Countries with 1990 round censuses in REDATAM:

Latin America: Argentina, Brazil, Chile, Colombia, Dominican Republic, Guatemala, Honduras, Nicaragua, Paraguay, Suriname, Uruguay, Venezuela, and English-speaking Caribbean.

Asia: Cambodia* and North Korea*

Africa: Benin, Burkina Faso, Burundi, Cameron, Egypt, Gabon, Ghana, Kenya, Madagascar, Mali, Nigeria, Rwanda*, Seychelles, and Zimbabwe*.

* = database with 100% of the microdata for the population

While these microdata files are not in an archival format in the strict sense, they have been captured in a way that allows for the authoring agency to output a formatted ASCII file with complete structural metadata physically encapsulated to ensure future understandability. It is important that formats such as REDATAM not be viewed as long-term archival formats. The problem with not creating an archival copy and maintaining records in a proprietary format is the cost of eventually having to migrate that information to another format. Proprietary formats soon become legacy formats that due to age, dependency on legacy languages, systems, or hardware becomes difficult, costly and sometimes impossible to migrate.

3.2 Preserving the process

Several manuals and handbooks on performing and managing a national census give detailed lists of procedures and processes. This type of information and details of particular approaches and methodologies are needed for accurately interpreting the resulting data. In addition to this information, consideration of the types of process information that will be of value in preserving institutional memory is useful and often missed. This involved recording and preserving the why as well as the how of the census process.
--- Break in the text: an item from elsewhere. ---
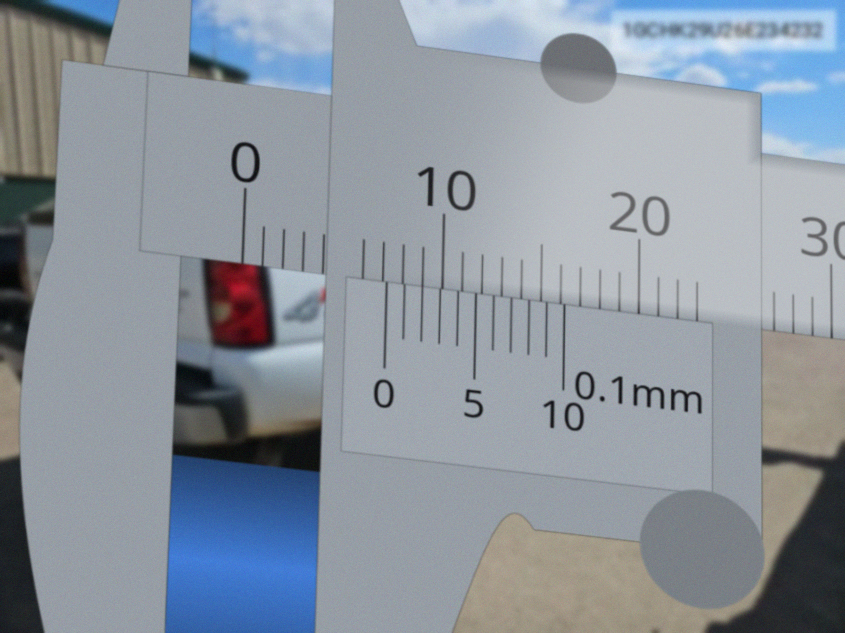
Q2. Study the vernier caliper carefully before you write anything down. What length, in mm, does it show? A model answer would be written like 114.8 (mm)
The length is 7.2 (mm)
Capturing this information as decisions are made is more cost-effective than reconstructing it at a later date. Attention should be paid to capturing it in a non-proprietary format to reduce the likelihood that the information will be lost due to migration costs.

If the the complete census cycle consists of four phases (United Nations, Department of Economic and Social Affairs, Statistical Division. Handbook on Census Management):

  • Preparation
  • Field Operations
  • Data Processing
  • Evaluation

Then, for each phase, of particular interest is documentation of the following:

  • reports on procedures and methods.
  • comparison of concepts and procedures with the preceding census and current international standards
  • evaluation reports for each cycle of the census and the most important documents on which the reports are based
  • record books (from manager of the census to the enumerator's logbook) although these may be too raw for general dissemination

The final step is to document the data disseminated and the associated documentation and notes.
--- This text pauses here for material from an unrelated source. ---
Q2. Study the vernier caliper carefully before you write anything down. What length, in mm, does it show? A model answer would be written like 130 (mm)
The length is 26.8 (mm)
4.0 How to assess future value
4.1 Who are the stakeholders

As is clear from the above discussion, standards for census microdata and microdata access are still emerging. The major question of preserving and allowing access to microdata is no longer a technical one but a question of policy. As access to and use of census data expands, the character and complexity of stakeholder groups also expands. These stakeholder groups will be found among governmental, non-governmental, academic, commercial and new user groups. While there will always be competing interests for what should be retained, common interests among several groups will help to identify materials for long-term preservation. Consulting these stakeholder groups early in the process increases the likelihood of obtaining and maintaining funding for long-term preservation.

4.2 Future impact and anticipated use

In terms of the future impact and use patterns for census data, preserving and retaining access to microdata holds the greatest potential. Census data is used to address specific social, economic and demographic issues that change in character over time. The ability to create comparable aggregations over time or for new emerging geographic areas or definitions rest solely on the retention of microdata files. This is particularly true for small area statistics that cannot be derived from larger area aggregations.